Inggris sengaja melakukan 'invasi' kultural Barat ke masyarakat Melayu di Malaysia dan Singapura. Hal ini membuat kebudayaan lokal berubah dan berbaur dengan kebudayaan barat. Sedangkan Belanda tidak melakukan hal itu di Indonesia. Mereka menganggap penduduk lokal dan orang Belanda tidak setara secara kultural dan tidak mau membagikan kebudayaan Belanda.
Contohnya, saat itu masyarakat lokal dan orang Belanda berada di struktur berbeda. Orang Belanda menganggap berada di kelas paling atas, sementara penduduk lokal berada di paling bawah. Akibatnya, mereka tidak mau membagikan kebudayaan Belanda agar struktur kolonial tetap terjaga.

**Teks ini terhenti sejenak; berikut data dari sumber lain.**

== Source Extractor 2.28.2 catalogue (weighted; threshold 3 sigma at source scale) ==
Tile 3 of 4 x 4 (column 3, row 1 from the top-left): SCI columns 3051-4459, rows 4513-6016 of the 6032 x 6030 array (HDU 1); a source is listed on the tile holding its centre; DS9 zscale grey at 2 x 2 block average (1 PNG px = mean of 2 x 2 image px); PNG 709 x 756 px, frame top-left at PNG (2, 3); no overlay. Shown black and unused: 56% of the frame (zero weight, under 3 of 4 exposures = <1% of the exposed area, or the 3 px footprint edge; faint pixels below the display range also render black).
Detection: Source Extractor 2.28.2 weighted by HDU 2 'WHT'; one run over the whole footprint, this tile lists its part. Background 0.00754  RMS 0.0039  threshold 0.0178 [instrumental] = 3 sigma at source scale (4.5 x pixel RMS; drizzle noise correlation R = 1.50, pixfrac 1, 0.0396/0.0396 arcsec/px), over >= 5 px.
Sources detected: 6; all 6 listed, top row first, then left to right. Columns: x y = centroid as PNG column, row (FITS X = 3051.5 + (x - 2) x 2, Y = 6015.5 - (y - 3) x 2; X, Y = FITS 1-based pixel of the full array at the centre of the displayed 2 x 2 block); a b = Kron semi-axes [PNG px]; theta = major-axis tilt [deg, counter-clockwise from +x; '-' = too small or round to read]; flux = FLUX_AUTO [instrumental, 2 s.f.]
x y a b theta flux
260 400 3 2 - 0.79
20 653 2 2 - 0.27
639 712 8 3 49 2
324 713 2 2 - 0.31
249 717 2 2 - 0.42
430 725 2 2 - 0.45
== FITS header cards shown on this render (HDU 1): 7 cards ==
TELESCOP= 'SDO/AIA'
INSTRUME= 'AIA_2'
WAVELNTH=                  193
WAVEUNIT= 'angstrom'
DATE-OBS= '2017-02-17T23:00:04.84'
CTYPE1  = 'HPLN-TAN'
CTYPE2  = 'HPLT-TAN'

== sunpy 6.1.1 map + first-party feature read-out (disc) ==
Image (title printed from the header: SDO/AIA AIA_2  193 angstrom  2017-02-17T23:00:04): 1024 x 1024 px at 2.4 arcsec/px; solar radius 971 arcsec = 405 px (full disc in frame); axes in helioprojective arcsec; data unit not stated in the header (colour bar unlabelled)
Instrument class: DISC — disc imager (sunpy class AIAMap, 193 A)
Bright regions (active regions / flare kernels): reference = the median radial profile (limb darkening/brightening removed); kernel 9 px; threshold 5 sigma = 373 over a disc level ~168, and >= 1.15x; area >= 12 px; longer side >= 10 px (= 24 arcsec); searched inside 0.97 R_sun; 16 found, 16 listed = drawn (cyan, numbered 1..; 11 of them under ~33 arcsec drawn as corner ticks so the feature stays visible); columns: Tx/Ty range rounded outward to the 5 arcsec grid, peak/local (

Belanda selalu melihat perspektif eksploitasi ekonomi sebagai ciri negara kolonial. Mereka merasa tidak masalah jika tidak menyebarkan kebudayaan. Hal terpenting adalah tetap melakukan eksploitasi dan menguntungkan secara ekonomi. Snouck Hurgronje, salah satu pejabat pemerintah kolonial, pernah mengatakan bahwa 'masalah kebudayaan tidak usah dipaksa. Biarlah bertumbuh dengan sendirinya, tanpa menghilangkan budaya lokal.'
Namun, bukan berarti penduduk lokal tidak boleh mengadopsi kebudayaan barat. Belanda juga tidak tertutup soal itu. Banyak kebudayaan barat diadopsi oleh penduduk lokal di Indonesia.
Pengaruh bahasa dari Belanda yang muncul di Indonesia adalah kata serapan, seperti gordijn menjadi gorden, bioscoop menjadi bioskop, hingga kantoor menjadi kantor. Namun, tingkat kefasihan bahasa Belanda masyarakat Indonesia di lintas generasi rendah.
Di Malaysia dan Singapura, setelah dijajah Inggris, mereka memiliki kefasihan dalam berbahasa Inggris. Hal ini menunjukkan perbedaan pengaruh kolonialisme terhadap bahasa di masing-masing negara.